Beslenme yaşamın sürdürülmesi için organizmanın en temel fizyolojik ihtiyaçlarından birisi. Yemek yerken karın doyurmanın yanı sıra haz doyumu da sağlanır. Hatta haz doyumu dediğimiz şey bazen adeta krize girmişçesine yemeye sevk edebilir. Oysa beslenmenin mantığı aşırıya kaçmadan yeterli ve dengeli bir şekilde, açlığımızı gidermektir. Ne yazık ki birçok kişi yemek yemenin asıl mantığının dışına çıkarak ihtiyacı kadar değil tıka basa doyarcasına besleniyor. Aşırı yemek yemenize yol açan bu durumun altında yatan faktörlerin önüne geçebilmek için, açlığınızın gerçekten ihtiyaç olarak mı yoksa duygusal durumunuzdan mı kaynaklandığını ayırt etmeniz gerekiyor.
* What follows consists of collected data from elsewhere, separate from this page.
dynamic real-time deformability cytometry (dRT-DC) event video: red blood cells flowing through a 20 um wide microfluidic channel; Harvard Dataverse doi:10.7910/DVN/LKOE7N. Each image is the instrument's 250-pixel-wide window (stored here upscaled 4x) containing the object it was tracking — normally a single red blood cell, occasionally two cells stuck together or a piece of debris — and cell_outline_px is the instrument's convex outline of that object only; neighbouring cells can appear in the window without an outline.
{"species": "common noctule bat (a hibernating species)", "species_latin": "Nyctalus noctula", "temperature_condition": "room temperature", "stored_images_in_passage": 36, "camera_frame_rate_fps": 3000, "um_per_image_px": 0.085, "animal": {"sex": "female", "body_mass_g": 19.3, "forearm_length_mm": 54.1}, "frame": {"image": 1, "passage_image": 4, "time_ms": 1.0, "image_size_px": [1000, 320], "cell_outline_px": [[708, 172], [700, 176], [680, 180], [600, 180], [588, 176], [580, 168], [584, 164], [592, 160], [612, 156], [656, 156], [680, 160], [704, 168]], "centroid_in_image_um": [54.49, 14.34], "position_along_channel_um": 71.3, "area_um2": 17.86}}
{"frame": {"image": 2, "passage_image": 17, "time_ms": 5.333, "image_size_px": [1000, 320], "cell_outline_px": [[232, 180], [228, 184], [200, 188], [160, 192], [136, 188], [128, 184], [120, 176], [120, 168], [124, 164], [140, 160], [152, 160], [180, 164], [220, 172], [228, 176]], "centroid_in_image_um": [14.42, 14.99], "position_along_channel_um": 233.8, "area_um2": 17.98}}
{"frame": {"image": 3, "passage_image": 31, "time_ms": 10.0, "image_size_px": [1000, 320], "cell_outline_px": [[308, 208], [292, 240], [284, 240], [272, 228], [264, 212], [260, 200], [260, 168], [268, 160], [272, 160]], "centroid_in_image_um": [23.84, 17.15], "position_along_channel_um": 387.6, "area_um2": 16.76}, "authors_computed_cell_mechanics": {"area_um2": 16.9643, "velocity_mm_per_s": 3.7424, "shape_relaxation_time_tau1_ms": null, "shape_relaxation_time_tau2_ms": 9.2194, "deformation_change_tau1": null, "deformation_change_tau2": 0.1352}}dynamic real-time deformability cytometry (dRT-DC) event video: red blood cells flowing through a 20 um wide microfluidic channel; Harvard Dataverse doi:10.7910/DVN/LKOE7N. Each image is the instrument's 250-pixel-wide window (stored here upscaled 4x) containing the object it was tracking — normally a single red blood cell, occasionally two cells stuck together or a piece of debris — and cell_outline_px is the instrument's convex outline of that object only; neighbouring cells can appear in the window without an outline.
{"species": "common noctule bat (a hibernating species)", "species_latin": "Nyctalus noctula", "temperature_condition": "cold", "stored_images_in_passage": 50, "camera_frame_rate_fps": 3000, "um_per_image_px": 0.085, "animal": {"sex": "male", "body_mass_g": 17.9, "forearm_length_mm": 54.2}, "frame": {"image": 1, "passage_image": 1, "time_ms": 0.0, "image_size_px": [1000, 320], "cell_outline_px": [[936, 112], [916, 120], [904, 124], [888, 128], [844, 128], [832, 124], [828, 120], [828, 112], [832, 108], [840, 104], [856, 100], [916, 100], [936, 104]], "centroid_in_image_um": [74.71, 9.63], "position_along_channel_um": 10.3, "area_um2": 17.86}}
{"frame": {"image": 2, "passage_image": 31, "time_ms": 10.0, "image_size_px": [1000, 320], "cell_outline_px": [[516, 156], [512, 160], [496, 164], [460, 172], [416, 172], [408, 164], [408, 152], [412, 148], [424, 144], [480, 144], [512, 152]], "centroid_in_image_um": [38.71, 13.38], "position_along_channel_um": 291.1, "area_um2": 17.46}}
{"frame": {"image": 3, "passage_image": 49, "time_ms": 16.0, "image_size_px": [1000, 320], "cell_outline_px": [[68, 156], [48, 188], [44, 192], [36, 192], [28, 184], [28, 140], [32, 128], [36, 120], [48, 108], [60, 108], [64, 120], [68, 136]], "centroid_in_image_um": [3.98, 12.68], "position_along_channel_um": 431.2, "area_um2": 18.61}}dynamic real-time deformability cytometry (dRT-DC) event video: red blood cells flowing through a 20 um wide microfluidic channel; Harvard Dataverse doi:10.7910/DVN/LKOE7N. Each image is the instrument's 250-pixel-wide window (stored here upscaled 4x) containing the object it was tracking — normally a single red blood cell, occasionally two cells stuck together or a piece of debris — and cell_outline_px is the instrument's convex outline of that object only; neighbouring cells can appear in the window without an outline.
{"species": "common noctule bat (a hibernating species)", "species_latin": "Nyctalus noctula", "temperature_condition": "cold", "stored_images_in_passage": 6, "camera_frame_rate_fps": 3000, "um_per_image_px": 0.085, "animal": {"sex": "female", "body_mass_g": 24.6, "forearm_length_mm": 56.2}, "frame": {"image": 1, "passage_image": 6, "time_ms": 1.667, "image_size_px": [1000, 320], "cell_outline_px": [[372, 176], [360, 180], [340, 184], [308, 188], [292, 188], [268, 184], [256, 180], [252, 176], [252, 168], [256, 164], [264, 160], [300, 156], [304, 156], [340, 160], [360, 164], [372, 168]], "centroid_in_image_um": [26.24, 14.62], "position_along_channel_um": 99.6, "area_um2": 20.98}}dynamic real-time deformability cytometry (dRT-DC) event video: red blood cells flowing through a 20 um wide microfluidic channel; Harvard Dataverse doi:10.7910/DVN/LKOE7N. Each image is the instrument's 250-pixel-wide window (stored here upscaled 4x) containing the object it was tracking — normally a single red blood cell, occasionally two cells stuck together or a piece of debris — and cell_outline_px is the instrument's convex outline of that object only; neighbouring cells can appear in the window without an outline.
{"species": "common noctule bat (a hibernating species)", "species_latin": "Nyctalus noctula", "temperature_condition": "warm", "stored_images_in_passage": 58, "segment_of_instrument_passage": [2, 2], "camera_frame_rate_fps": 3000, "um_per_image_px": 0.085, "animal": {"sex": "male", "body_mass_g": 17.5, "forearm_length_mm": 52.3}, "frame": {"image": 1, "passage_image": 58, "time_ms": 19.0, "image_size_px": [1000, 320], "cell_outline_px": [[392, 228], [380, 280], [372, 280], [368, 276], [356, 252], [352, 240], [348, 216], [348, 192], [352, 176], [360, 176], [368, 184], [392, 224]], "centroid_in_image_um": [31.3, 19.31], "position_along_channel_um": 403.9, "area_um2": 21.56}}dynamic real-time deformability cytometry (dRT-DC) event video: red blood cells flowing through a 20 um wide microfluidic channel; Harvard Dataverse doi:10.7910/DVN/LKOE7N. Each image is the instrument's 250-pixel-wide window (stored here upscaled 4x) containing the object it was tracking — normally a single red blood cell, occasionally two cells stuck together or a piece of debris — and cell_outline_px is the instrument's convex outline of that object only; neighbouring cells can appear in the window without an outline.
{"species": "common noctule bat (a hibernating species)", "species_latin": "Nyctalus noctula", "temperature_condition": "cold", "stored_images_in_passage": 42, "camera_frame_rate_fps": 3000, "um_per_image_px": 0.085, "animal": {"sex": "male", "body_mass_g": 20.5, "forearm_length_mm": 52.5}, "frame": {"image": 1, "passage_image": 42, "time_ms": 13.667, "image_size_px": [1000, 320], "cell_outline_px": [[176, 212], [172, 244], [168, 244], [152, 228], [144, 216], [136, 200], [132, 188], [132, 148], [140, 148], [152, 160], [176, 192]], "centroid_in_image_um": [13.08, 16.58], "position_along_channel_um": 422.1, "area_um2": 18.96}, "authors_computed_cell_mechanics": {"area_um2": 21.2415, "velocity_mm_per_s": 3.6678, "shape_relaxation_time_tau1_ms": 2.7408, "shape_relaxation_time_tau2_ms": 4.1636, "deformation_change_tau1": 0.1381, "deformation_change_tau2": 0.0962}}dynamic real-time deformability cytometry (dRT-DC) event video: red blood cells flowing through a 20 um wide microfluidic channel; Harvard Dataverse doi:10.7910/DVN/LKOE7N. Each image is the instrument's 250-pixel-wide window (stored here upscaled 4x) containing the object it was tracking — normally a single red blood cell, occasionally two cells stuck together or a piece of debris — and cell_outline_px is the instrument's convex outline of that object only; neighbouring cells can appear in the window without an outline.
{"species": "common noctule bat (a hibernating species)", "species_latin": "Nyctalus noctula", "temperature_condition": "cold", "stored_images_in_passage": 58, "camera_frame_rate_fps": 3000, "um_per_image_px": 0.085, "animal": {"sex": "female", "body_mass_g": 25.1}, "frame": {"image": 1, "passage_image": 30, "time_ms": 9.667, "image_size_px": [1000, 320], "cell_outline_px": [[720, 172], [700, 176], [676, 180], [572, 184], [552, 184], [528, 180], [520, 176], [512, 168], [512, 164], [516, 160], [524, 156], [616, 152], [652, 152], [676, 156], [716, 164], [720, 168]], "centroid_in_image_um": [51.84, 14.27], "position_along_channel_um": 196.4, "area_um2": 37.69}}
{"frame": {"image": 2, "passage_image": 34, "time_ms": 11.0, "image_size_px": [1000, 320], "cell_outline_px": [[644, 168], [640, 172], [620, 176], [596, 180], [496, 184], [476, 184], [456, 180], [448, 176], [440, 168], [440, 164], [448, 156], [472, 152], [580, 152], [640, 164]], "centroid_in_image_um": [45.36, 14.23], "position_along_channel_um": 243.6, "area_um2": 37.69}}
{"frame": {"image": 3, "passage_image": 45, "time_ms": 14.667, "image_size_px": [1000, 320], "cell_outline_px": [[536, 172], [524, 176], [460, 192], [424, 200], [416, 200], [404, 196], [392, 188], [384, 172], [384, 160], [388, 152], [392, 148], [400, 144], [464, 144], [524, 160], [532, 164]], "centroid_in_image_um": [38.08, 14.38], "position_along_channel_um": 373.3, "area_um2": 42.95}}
Yapılan araştırmalar, çoğu kişinin yeme ya da açlık krizlerininin sebebinin psikolojik faktörlere bağlı olduğunu gösteriyor. Peki bu faktörler neler olabilir?

1) Farkında olmadan atıştırma:

Herhangi bir işle meşgulken örneğin televizyon izlerken, ders çalışırken ne kadar yediğini fark etmeden yeme durumudur. Ne yazık ki istenmeyen kilolara yol açar.

2) Stres halinde yemeye yönelme:

Kişi stres halindeyken kendini yatıştırma ya da çözüm arama için yemeye odaklanır ve çoğu zaman da yenilen miktar oldukça fazladır. Oysa ki stresi yaşamınızın her anında görmek mümkün. Bu nedenle stresli iken yemeyi alışkanlık haline getirmek, beyninizi her sıkıntı anında yemeye şartlandıracağından gereksiz kilo problemlerini de beraberinde getirecektir.

3) Boş zamanlarda yeme isteği:

Bazıları da bir şeyler yapmak adına, can sıkıntısından kendilerini yemeye verirler. Çikolata, pasta türleri, cips, çerez, kola, kraker, bisküvi gibi hazır yiyecek-içecekler genellikle tercihleri arasında yer alır.

4) Yemek yemekten zevk alma:

Çevremizde her zaman bu tarz insanları görmek mümkün. Bu kişiler yemeyi hayatının neredeyse en önemli unsuru olarak değerlendirir. Her zaman yeme planları yaparlar, sürekli yemekten bahsederler. Hayatlarının vazgeçilmez parçası yemek yemektir. Genelde kiloları olması gerekenden üzerindedir. Özellikle tatlı ve yağlı yiyecekleri severler.

5) Geç saatlerde yeme sendromu:

Yine gereğinden fazla gıda alımının görüldüğü, kilo alımına yol açan en riskli durumlardan biri de akşam saatlerinden sonraki atıştırma isteğidir. Çoğu insan gece geç saatlere kadar bir şeyler yeme ihtiyacı duyar. Gece yedikleri yiyecekler yüzünden sabah kahvaltı yapma ihtiyacı fazla duymazlar. Ancak günün ilerleyen saatlerinde, yine özellikle akşam saatlerinde açlık hissederler ve çok yerler. Sindirimin yavaşladığı bu geç saatlerdeki aşırı gıda alımı sonucunda çağın hastalığı olan obeziteye sizin de dahil olmanız kaçınılmazdır.

Peki neler yapmalıyız?

*Vaktinizi değerlendirin; programlar, aktiviteler ayarlayın. Daha fazla sosyalleşmeye yönelin. Arkadaşlarınızla, sevdiğiniz insanlarla ya da ailenizle daha çok paylaşım içinde olmaya çalışın. Böylece duygularınızı yemekle bastırmaya ihtiyaç duymazsınız. Hem de kendinizi daha iyi hissedersiniz.

*Spor yapın, kendinizi yenileyin.

*Abur cuburlardan artık vazgeçin. Her gün abur cubur tüketmek zorunda olmadığınızı hatırlayın. Sağlıklı ve lezzetli atıştırmalıklardan yararlanmayı deneyin.

*Daha erken saatlerde uyumaya çalışın. Çünkü genelde geç saatlere kadar uyanık olan kişiler haliyle acıkacaklarından dolayı bir şeyler yeme ihtiyacı hissederler. Bu nedenle gece daha erken saatlerde uyuyarak gereksiz atıştırmalar yapmanızın önüne geçin.

*Doğru beslenmeyi öğrenin, uygulayın ve yaşam tarzınız haline getirin.